= Red Deer Symphony =

Red Deer Symphony Orchestra (RDSO) is a regional professional orchestra based in Red Deer, Alberta, Canada.

==History==
The RDSO was founded in 1987 with financial assistance from the local branch of the Royal Canadian Legion. It quickly developed into a professional orchestra presenting six main series concerts, and a variety of community concerts and children’s programs. Among the latter is Choir Kids, an annual program which gives the opportunity to up to twenty elementary school choirs to perform with members of the orchestra.

Since 1990, its Music Director has been Canadian conductor Claude Lapalme.

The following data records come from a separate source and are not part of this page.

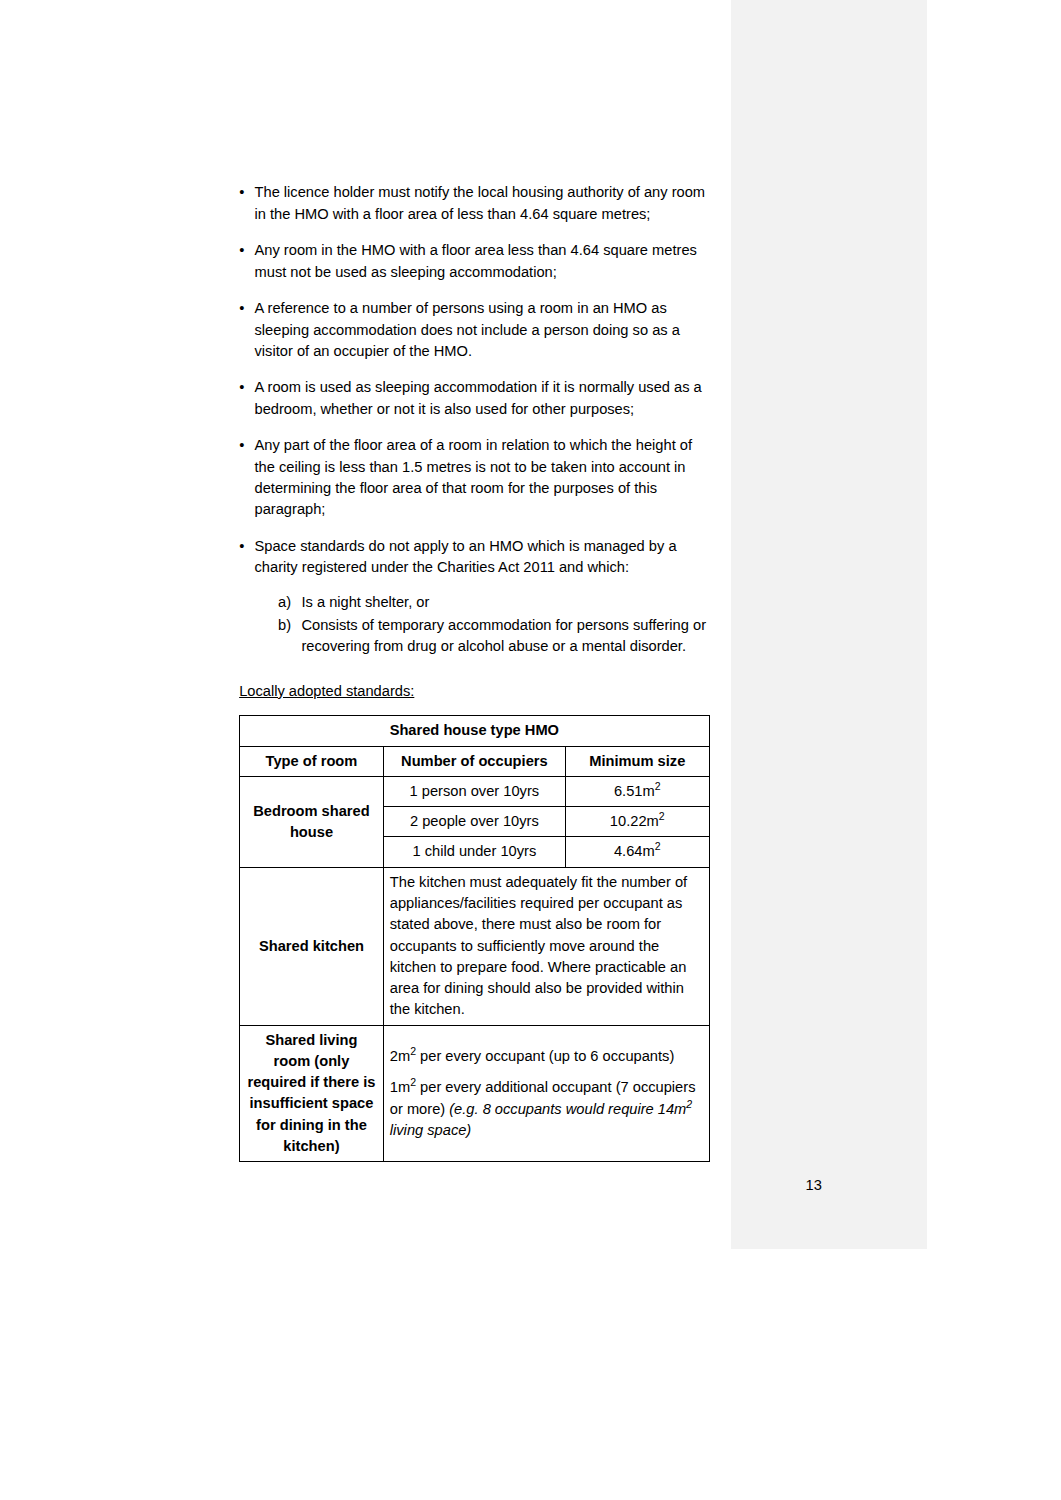The licence holder must notify the local housing authority of any room in the HMO with a floor area of less than 4.64 square metres;
Any room in the HMO with a floor area less than 4.64 square metres must not be used as sleeping accommodation;
A reference to a number of persons using a room in an HMO as sleeping accommodation does not include a person doing so as a visitor of an occupier of the HMO.
A room is used as sleeping accommodation if it is normally used as a bedroom, whether or not it is also used for other purposes;
Any part of the floor area of a room in relation to which the height of the ceiling is less than 1.5 metres is not to be taken into account in determining the floor area of that room for the purposes of this paragraph;
Space standards do not apply to an HMO which is managed by a charity registered under the Charities Act 2011 and which:
a) Is a night shelter, or
b) Consists of temporary accommodation for persons suffering or recovering from drug or alcohol abuse or a mental disorder.
Locally adopted standards:
| Shared house type HMO |
| --- |
| Type of room | Number of occupiers | Minimum size |
| Bedroom shared house | 1 person over 10yrs | 6.51m 2 |
| 2 people over 10yrs | 10.22m 2 |
| 1 child under 10yrs | 4.64m 2 |
| Shared kitchen | The kitchen must adequately fit the number of appliances/facilities required per occupant as stated above, there must also be room for occupants to sufficiently move around the kitchen to prepare food. Where practicable an area for dining should also be provided within the kitchen. |
| Shared living room (only required if there is insufficient space for dining in the kitchen) | 2m 2 per every occupant (up to 6 occupants) 1m 2 per every additional occupant (7 occupiers or more) (e.g. 8 occupants would require 14m 2 living space) |
13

The Orchestra has been heard in broadcasts for the CBC; replaced the Calgary Philharmonic Orchestra, which was touring Europe at the time, as the Orchestra for the Alberta Ballet Company in 2000; and has frequently collaborated with Edmonton’s Pro Coro Canada. Soloists such as pianists Katherine Chi tenor Benjamin Butterfield, soprano Karina Gauvin, violinists Andrew Dawes, and Scott St. John; cellists Cameron Crozman and Elinor Frey; as well as non-classical artists such as Ian Tyson and Tommy Banks have appeared with the orchestra over the years.

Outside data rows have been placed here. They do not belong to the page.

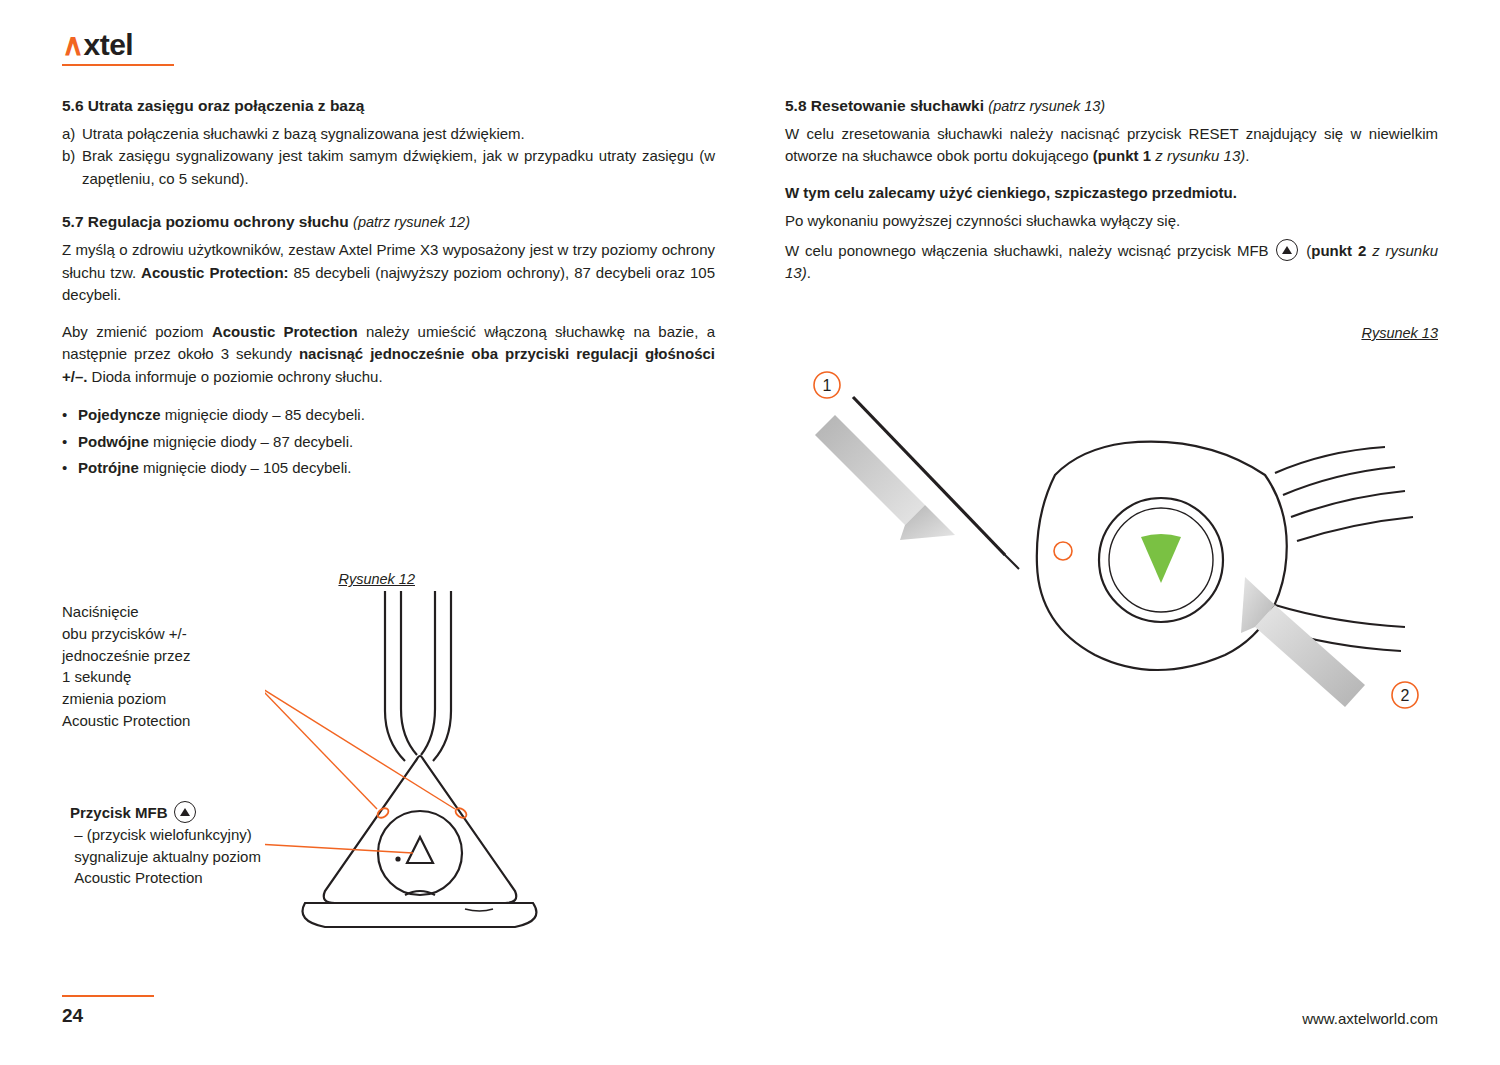∧xtel
5.6 Utrata zasięgu oraz połączenia z bazą
a)
Utrata połączenia słuchawki z bazą sygnalizowana jest dźwiękiem.
b)
Brak zasięgu sygnalizowany jest takim samym dźwiękiem, jak w przypadku utraty zasięgu (w zapętleniu, co 5 sekund).
5.7 Regulacja poziomu ochrony słuchu (patrz rysunek 12)
Z myślą o zdrowiu użytkowników, zestaw Axtel Prime X3 wyposażony jest w trzy poziomy ochrony słuchu tzw. Acoustic Protection: 85 decybeli (najwyższy poziom ochrony), 87 decybeli oraz 105 decybeli.
Aby zmienić poziom Acoustic Protection należy umieścić włączoną słuchawkę na bazie, a następnie przez około 3 sekundy nacisnąć jednocześnie oba przyciski regulacji głośności +/–. Dioda informuje o poziomie ochrony słuchu.
Pojedyncze mignięcie diody – 85 decybeli.
Podwójne mignięcie diody – 87 decybeli.
Potrójne mignięcie diody – 105 decybeli.
Rysunek 12
Naciśnięcie
obu przycisków +/-
jednocześnie przez
1 sekundę
zmienia poziom
Acoustic Protection
Przycisk MFB
– (przycisk wielofunkcyjny)
sygnalizuje aktualny poziom
Acoustic Protection
5.8 Resetowanie słuchawki (patrz rysunek 13)
W celu zresetowania słuchawki należy nacisnąć przycisk RESET znajdujący się w niewielkim otworze na słuchawce obok portu dokującego (punkt 1 z rysunku 13).
W tym celu zalecamy użyć cienkiego, szpiczastego przedmiotu.
Po wykonaniu powyższej czynności słuchawka wyłączy się.
W celu ponownego włączenia słuchawki, należy wcisnąć przycisk MFB (punkt 2 z rysunku 13).
Rysunek 13
1 2
24
www.axtelworld.com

In 2017 the orchestra took part in Canada 150 celebration concert with Steven Page. For the anniversary, the RDSO, along with the Toronto Symphony Orchestra, had commissioned a short composition by Canadian composer Cheryl Cooney, entitled "Are we not drawn onward, we few, drawn onward to new era?". The orchestra appeared as a headlining act at the 2019 Canada Winter Games in Red Deer, Alberta. During the Covid lockdowns in 2020-2022, the RDSO produced a variety of video concerts and films, among them the Samantha Whelan Kotkas film "Wandering with Wonder" which won the 2023 Rosie AMPIA Awards for "Best Musical, or Variety Program or Series".

The orchestra has also partnered with the National Arts Centre Orchestra in 2023-2025 for the Music + Explorers where musicians visit schools throughout Central Alberta.